# To do:
1. Answer these from the Ouray trip report, one line each:
(a) What elevation does it give for Ouray?
(b) Where did most of the group stay?
(c) On which day did the group not run trails?
2. Please pick up the Ouray trip report after its final sentence and continue it.

# Passage:

# # # #

You are here
On The Rocks 2021 Summer Vacation
On The Rock’s Colorado Summer Vacation, July 30 to August 7 of 2021, was spent in Ouray, Colorado known as the Switzerland of America and the area lived up to its name. Recent rains made everything pop with color with abundant flowers at the higher elevations. Ouray (elevation 7,792 feet) is in the San Juan Mountains in southwest Colorado.
Most of us arrived on Friday, with the majority of the group staying at the Ouray Riverside Resort an RV park on the north side of town along the Uncompahgre River with views of each side of the canyon. Our group consisted of Laura and Mike Whittington, Daunne and Dean Fraley, Joanna, Nash, and Chad Oellien, Keith Lyon, Kenneth Lombino, Cathy and Bob Besch, Niki and Garth Thomas, Amy and Mike Dobry, Terey and Michael Sidlinger, Wendy and Bruce Phillips, and of course Brenda and me.
We ran trails each day except for Tuesday, which was our day off to do whatever came to mind and there is a lot to do in the area. Starting on Saturday we ran up Yankee Boy Basin, which starts out relatively easy and becomes more difficult during the ascent. The initial start to Yankee Boy Basin is from the Camp Bird Road, which is shortly after leaving town. There are abundant trees along the lower section of the trails that taper off with elevation to a high-altitude meadow covered in flowers surrounded by a towering cirque of towers. This is an in and out trail so on the way down we turned onto Governor Basin trail. At the turnaround point on the Governor Basin, we stopped for lunch before turning back down toward Ouray. We had a little rain occasionally that did nothing to dampen the experience of being in Southwest Colorado.

# # # #

# Record excerpts:
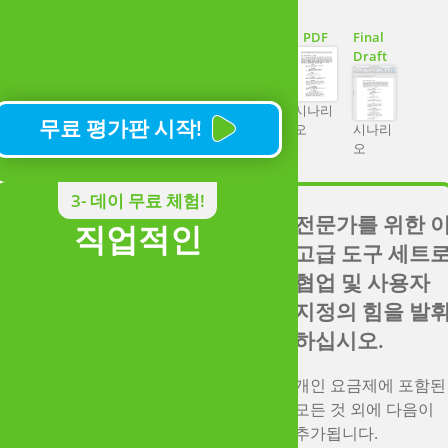
것에 대한 액세스
PDF
Final
SoCreate의 위치 
Draft
캐릭터에 대한 전
이미지 갤러리에 
시나리
무료 평가판 시작!
세스하거나 자신의
오
시나리
오
이미지를 업로드하
십시오!
3- 데이 무료 체험!
실시간 협업
전문가를 위한 
직업적인
SoCreate의 피드
고급 도구 세트
기능을 통한 공유(
협업 및 사용자
시 예정!)
지정의 힘을 발
하십시오.
게시 대상:
개인 요금제에 포함된
모든 것 외에 다음이
PDF
Final
Storytell
추가됩니다.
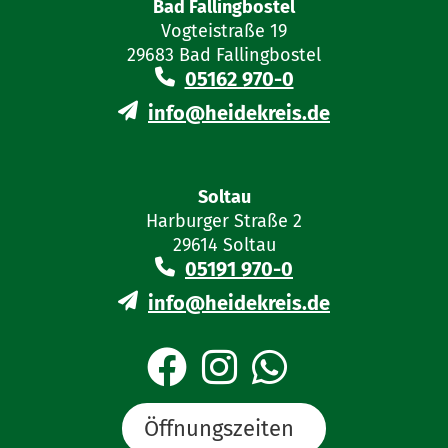
Bad Fallingbostel
Vogteistraße 19
29683 Bad Fallingbostel
05162 970-0
info@heidekreis.de
Soltau
Harburger Straße 2
29614 Soltau
05191 970-0
info@heidekreis.de
Öffnungszeiten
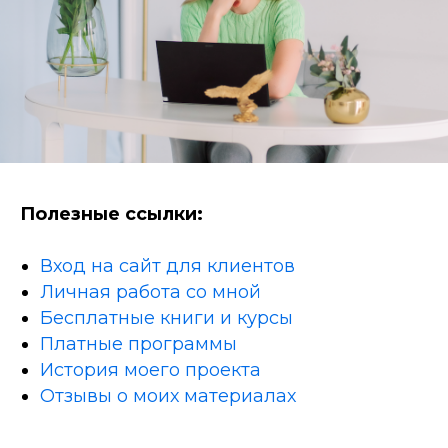
Полезные ссылки:
Вход на сайт для клиентов
Личная работа со мной
Бесплатные книги и курсы
Платные программы
История моего проекта
Отзывы о моих материалах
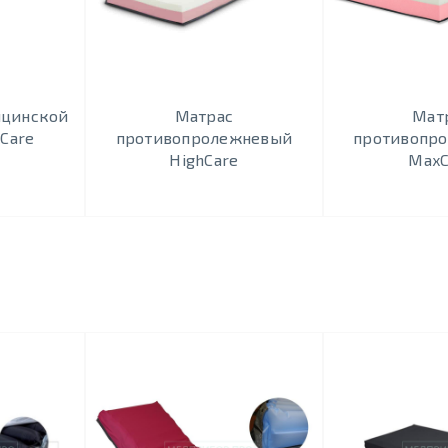
ицинской
Матрас
Мат
xCare
противопролежневый
противопр
HighCare
MaxC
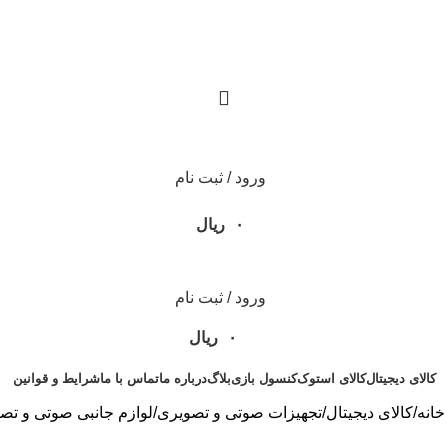
ورود / ثبت نام
۰
ریال
ورود / ثبت نام
۰
ریال
کالای دیجیتال
کالای استوک
کنسول بازی
بلاگ
درباره ما
تماس با ما
شرایط و قوانین
خانه
کالای دیجیتال
تجهیزات صوتی و تصویری
لوازم جانبی صوتی و تص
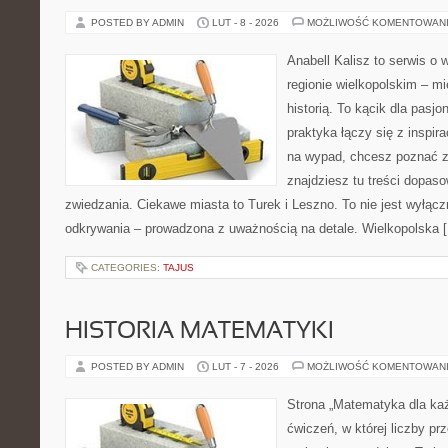
POSTED BY ADMIN
LUT - 8 - 2026
MOŻLIWOŚĆ KOMENTOWAN
Anabell Kalisz to serwis o
regionie wielkopolskim – mi
historią. To kącik dla pasj
praktyka łączy się z inspira
na wypad, chcesz poznać zn
znajdziesz tu treści dopas
zwiedzania. Ciekawe miasta to Turek i Leszno. To nie jest wyłącznie
odkrywania – prowadzona z uważnością na detale. Wielkopolska 
CATEGORIES:
TAJUS
HISTORIA MATEMATYKI
POSTED BY ADMIN
LUT - 7 - 2026
MOŻLIWOŚĆ KOMENTOWAN
Strona „Matematyka dla każ
ćwiczeń, w której liczby pr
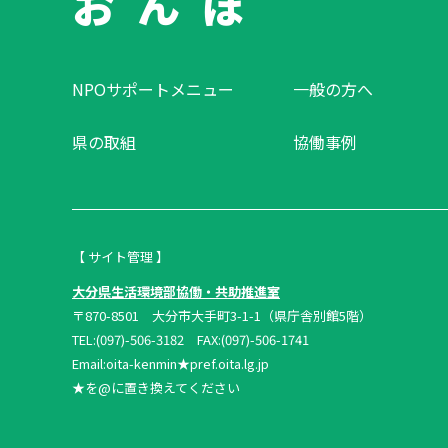
お ん ぽ
NPOサポートメニュー
一般の方へ
県の取組
協働事例
【 サイト管理 】
大分県生活環境部協働・共助推進室
〒870-8501 大分市大手町3-1-1（県庁舎別館5階）
TEL:(097)-506-3182 FAX:(097)-506-1741
Email:oita-kenmin★pref.oita.lg.jp
★を@に置き換えてください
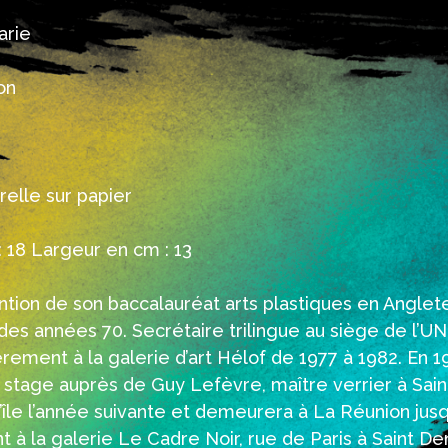
arie
on
elle sur papier
 18 Largeur en cm : 13
ntion de son baccalauréat arts plastiques en Anglet
t des années 70. Secrétaire trilingue au siège de l’
rement à la galerie d’art Hélof de 1977 à 1982. En 
 stage auprès de Guy Lefèvre, maître verrier à Saint
e l’île l’année suivante et demeurera à La Réunion jus
à la galerie Le Cadre Noir, rue de Paris à Saint Den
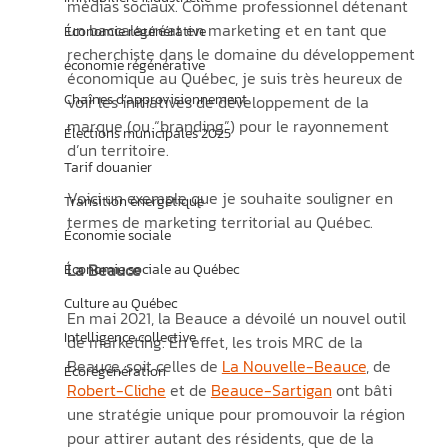
médias sociaux. Comme professionnel détenant 
un baccalauréat en marketing et en tant que 
Économie régénérative
recherchiste dans le domaine du développement 
économie régénérative
économique au Québec, je suis très heureux de 
Chaînes d’approvisionnement
voir les initiatives de développement de la 
marque (ou “branding”) pour le rayonnement 
Élections municipales 2025
d’un territoire.
Tarif douanier
Voici un exemple que je souhaite souligner en 
Transition énergétique
termes de marketing territorial au Québec.
Économie sociale
La Beauce
Économie sociale au Québec
Culture au Québec
En mai 2021, la Beauce a dévoilé un nouvel outil 
Intelligence collective
de marketing. En effet, les trois MRC de la 
Beauce, soit celles de 
La Nouvelle-Beauce
, de 
Écorégénération
Robert-Cliche
 et de 
Beauce-Sartigan
 ont bâti 
une stratégie unique pour promouvoir la région 
pour attirer autant des résidents, que de la 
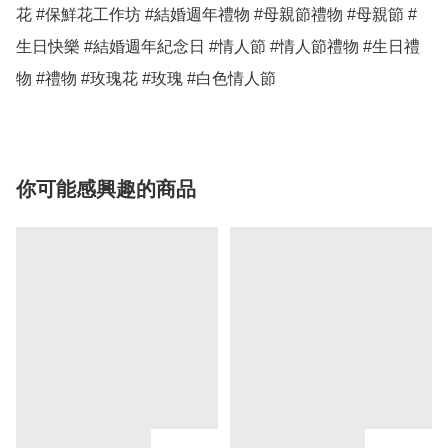
花 #保鮮花工作坊 #結婚週年禮物 #母親節禮物 #母親節 #
生日快樂 #結婚週年紀念日 #情人節 #情人節禮物 #生日禮
物 #禮物 #玫瑰花 #玫瑰 #白色情人節 
你可能感興趣的商品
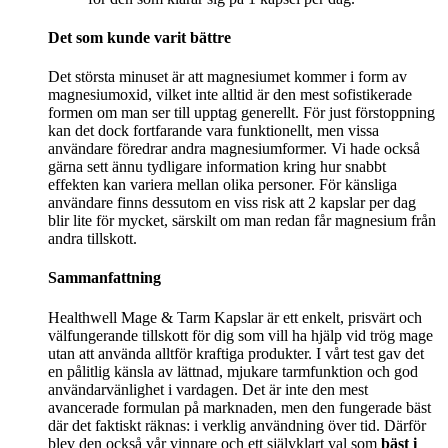
Det som kunde varit bättre
Det största minuset är att magnesiumet kommer i form av
magnesiumoxid, vilket inte alltid är den mest sofistikerade
formen om man ser till upptag generellt. För just förstoppning
kan det dock fortfarande vara funktionellt, men vissa
användare föredrar andra magnesiumformer. Vi hade också
gärna sett ännu tydligare information kring hur snabbt
effekten kan variera mellan olika personer. För känsliga
användare finns dessutom en viss risk att 2 kapslar per dag
blir lite för mycket, särskilt om man redan får magnesium från
andra tillskott.
Sammanfattning
Healthwell Mage & Tarm Kapslar är ett enkelt, prisvärt och
välfungerande tillskott för dig som vill ha hjälp vid trög mage
utan att använda alltför kraftiga produkter. I vårt test gav det
en pålitlig känsla av lättnad, mjukare tarmfunktion och god
användarvänlighet i vardagen. Det är inte den mest
avancerade formulan på marknaden, men den fungerade bäst
där det faktiskt räknas: i verklig användning över tid. Därför
blev den också vår vinnare och ett självklart val som
bäst i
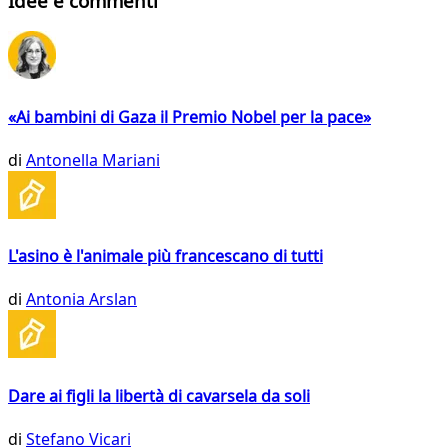
Idee e commenti
«Ai bambini di Gaza il Premio Nobel per la pace»
di
Antonella Mariani
L'asino è l'animale più francescano di tutti
di
Antonia Arslan
Dare ai figli la libertà di cavarsela da soli
di
Stefano Vicari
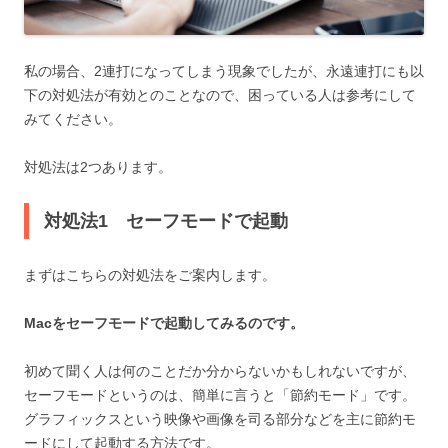
私の場合、2連打になってしまう現象でしたが、永遠連打にも以
下の対処法が有効とのことなので、困っている人は参考にして
みてください。
対処法は2つあります。
対処法1 セーフモードで起動
まずはこちらの対処法をご案内します。
Macをセーフモードで起動してみるのです。
初めて聞く人は何のことだか分からないかもしれないですが、
セーフモードというのは、簡単に言うと「節約モード」です。
グラフィックスという映像や画像を司る部分などを主に節約モ
ードにして起動する方法です。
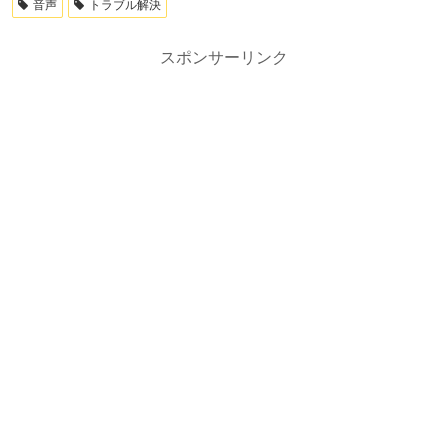
音声
トラブル解決
スポンサーリンク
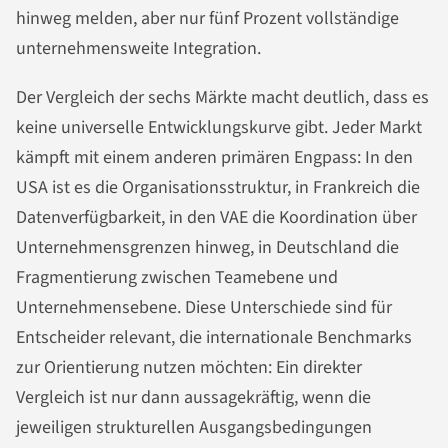
hinweg melden, aber nur fünf Prozent vollständige
unternehmensweite Integration.
Der Vergleich der sechs Märkte macht deutlich, dass es
keine universelle Entwicklungskurve gibt. Jeder Markt
kämpft mit einem anderen primären Engpass: In den
USA ist es die Organisationsstruktur, in Frankreich die
Datenverfügbarkeit, in den VAE die Koordination über
Unternehmensgrenzen hinweg, in Deutschland die
Fragmentierung zwischen Teamebene und
Unternehmensebene. Diese Unterschiede sind für
Entscheider relevant, die internationale Benchmarks
zur Orientierung nutzen möchten: Ein direkter
Vergleich ist nur dann aussagekräftig, wenn die
jeweiligen strukturellen Ausgangsbedingungen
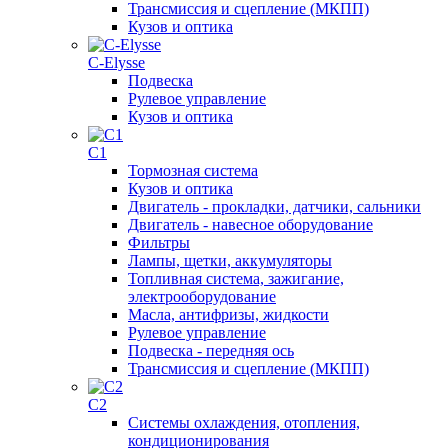
Трансмиссия и сцепление (МКПП)
Кузов и оптика
C-Elysse
Подвеска
Рулевое управление
Кузов и оптика
C1
Тормозная система
Кузов и оптика
Двигатель - прокладки, датчики, сальники
Двигатель - навесное оборудование
Фильтры
Лампы, щетки, аккумуляторы
Топливная система, зажигание,
электрооборудование
Масла, антифризы, жидкости
Рулевое управление
Подвеска - передняя ось
Трансмиссия и сцепление (МКПП)
C2
Системы охлаждения, отопления,
кондиционирования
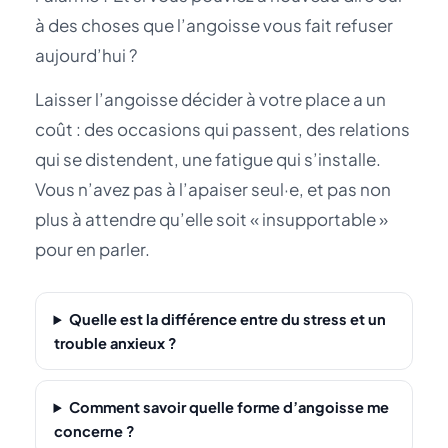
à des choses que l’angoisse vous fait refuser
aujourd’hui ?
Laisser l’angoisse décider à votre place a un
coût : des occasions qui passent, des relations
qui se distendent, une fatigue qui s’installe.
Vous n’avez pas à l’apaiser seul·e, et pas non
plus à attendre qu’elle soit « insupportable »
pour en parler.
Quelle est la différence entre du stress et un
trouble anxieux ?
Comment savoir quelle forme d’angoisse me
concerne ?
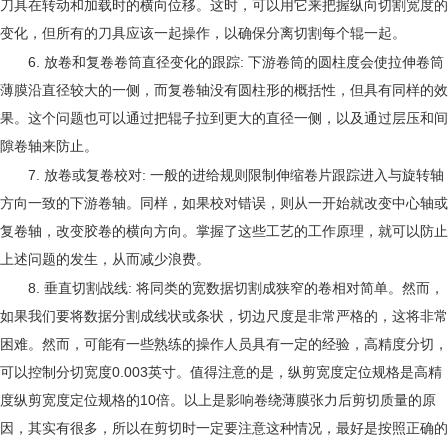
刀具在转动和加载时的横向位移。这时，可以用它来把握纵向切割宽度的
变化，但所有的刀具应该一起操作，以确保分离切割每个辊一起。
6.
:
放卷和复卷卷筒直径变化的跟踪
下游卷筒的圆柱度会使拉伸卷筒
薄膜沿直径较大的一侧，而复卷轴没有圆柱形的概括性，但具有同样的效
果。这个问题也可以通过把辊子拉到更大的直径一侧，以及通过层压和间
隙卷轴来防止。
7.
:
放卷或复卷校对
一般的进给规则限制伸缩卷片跟踪进入与旋转轴
方向一致的下游卷轴。同样，如果校对错误，则从一开始就改变中心轴或
复卷轴，改变胶卷的横向方向。掌握了这些工艺的工作原理，就可以防止
上述问题的发生，从而减少浪费。
8.
:
垂直切割战线
将同类的宽数据切割成狭窄的卷相对简单。然而，
如果我们要将数据分割成线状或条状，切边尺度是非常严格的，这将非常
困难。然而，可能有一些熟练的操作人员具有一定的经验，高精度分切，
0.003
可以控制分切宽度
英寸。值得注意的是，纵剪宽度定位规格是高精
10
度纵剪宽度定位规格的
倍。以上是影响卷绕薄膜张力后剪切质量的原
因，其实有很多，所以在剪切时一定要注意这种情况，最好是按照正确的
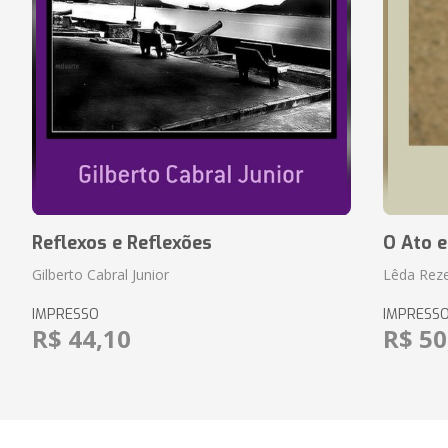
Reflexos e Reflexões
O Ato e
Gilberto Cabral Junior
Lêda Rez
IMPRESSO
IMPRESS
R$ 44,10
R$ 50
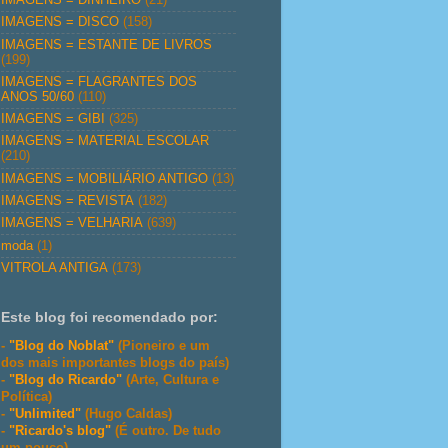
IMAGENS = DISCO
(158)
IMAGENS = ESTANTE DE LIVROS
(199)
IMAGENS = FLAGRANTES DOS
ANOS 50/60
(110)
IMAGENS = GIBI
(325)
IMAGENS = MATERIAL ESCOLAR
(210)
IMAGENS = MOBILIÁRIO ANTIGO
(13)
IMAGENS = REVISTA
(182)
IMAGENS = VELHARIA
(639)
moda
(1)
VITROLA ANTIGA
(173)
Este blog foi recomendado por:
-
"Blog do Noblat"
(Pioneiro e um
dos mais importantes blogs do país)
-
"Blog do Ricardo"
(Arte, Cultura e
Política)
-
"Unlimited"
(Hugo Caldas)
-
"Ricardo's blog"
(É outro. De tudo
um pouco)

# # # #

# Solved tasks:
1.
(a) 7,792 feet
(b) The Ouray Riverside Resort
(c) Tuesday

2.
On Sunday, we were off to Silverton, another historic town to the south of Ouray by way of the Million Dollar Highway (Colorado 550). It is called the Million Dollar Highway supposedly due the high cost to build the road. Along the way are frequent hairpin curves, shear drop offs, and few guardrails; but the views are impressive. After arriving in Silverton, we ran a simple trail up Kendall Mountain for some high elevation views. This is an up and back down trail and at the bottom we headed for lunch in Silverton. After lunch it was raining, but that did not detract some of us from heading up the Arrostra Creek trail (after the rain stopped), which is northeast of Silverton and follows the aerial tramway from the Mayflower Mine high up the canyon to the processing plant at the bottom. Along the way, you can see many remaining tram towers and overhead cables, several of which still support ore buckets. The mine entrance at this location is blocked off, however, there are plenty of mine equipment ruins such as ore cars, narrow gauge rails, winches, etc. After descending this trail, it was back to Ouray via the Million Dollar Highway being careful not to hit one of the many deer along the highway. There were too many picas, chipmunks, and marmots to keep track of along the trails we were on.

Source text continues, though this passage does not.